As she talked on Sunday to George Stephanopoulos, a former director of the formidable Clinton war room, Hillary's case boiled down to the fact that she can be Trouble, as they say about hard-boiled dames in film noir, when Republicans make trouble.

"I have been through these Republican attacks over and over and over again, and I believe that I've demonstrated that, much to the dismay of the Republicans, I not only can survive, but thrive," she said, adding that "frankly, in his prior election in Illinois, Senator Obama didn't face anyone who ran attack ads against him".

Better the devil you know than the diffident debutante you don't. Better to go with the Clintons, with all their dysfunction and chaos — the same dysfunction and chaos that fuelled the Republican hate machine — than to risk the chance that Obama would be mauled like a chew toy in the general election.

Better to blow off all the inspiration and the young voters, the independents and the Republicans that Obama is attracting than to take a chance on something as ephemeral as hope. Now that's Cheney-level paranoia.

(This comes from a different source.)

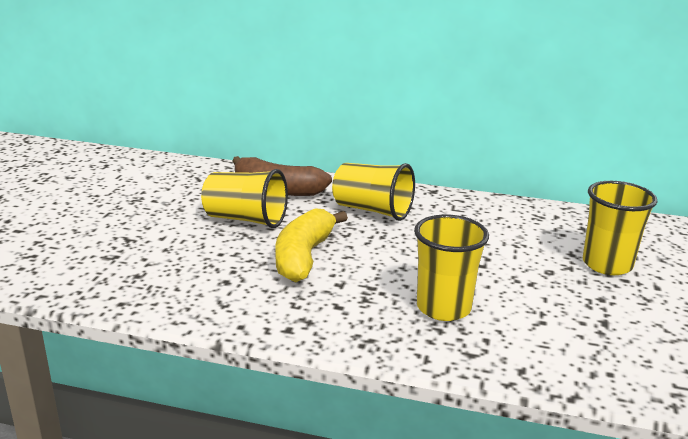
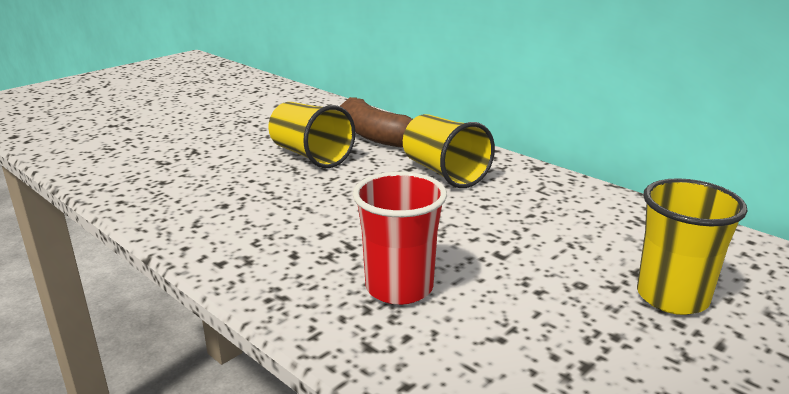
camera: 30 degrees right, 0 degrees up
yellow banana [275,208,348,282] -> none
yellow cup [414,215,489,321] -> red cup [353,172,447,305]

Bill is propelled by Cheneyesque paranoia, as well. Bill's visceral reaction to Obama — from the "fairy tale" line to the inappropriate Jesse Jackson comparison — is rooted less in his need to see his wife elected than his need to see Obama lose, so that Bill's legacy is protected. If Obama wins, he'll be seen as the closest thing to JFK since JFK. And JFK is Bill's hero.

Even though Obama stopped smoking when he started running for president, he has lost more than 2 kilograms racing around the country. Just like Hollywood starlets, he works out religiously and can make a three-course meal out of a Nicorette.

For much of the year, when matched against Hillary in debates, the Illinois senator seemed out of his weight class. Though he has slimmed down, he has moved up to heavyweight. The big question is: can he go from laconic to iconic to bionic? Will he have the muscle to take on the opposition, from Billary, to the Republican hate machine, to the terrorists overseas?

"I try to explain to people, I may be skinny but I'm tough," he told a crowd of more than 15,000 in Hartford the other night, with the Kennedys looking on. "I'm from Chicago."

The relentless Hillary has been the reticent Obama's tutor in the Political School for Scandal. He is learning how to take a punch and give one back.

When she presents her mythic narrative, the dragon she has slain is the Republican attack machine. Obama told me he doesn't think about mythic narratives. Nonetheless, if he wants to be president, he'll have to slay the Clinton dragon.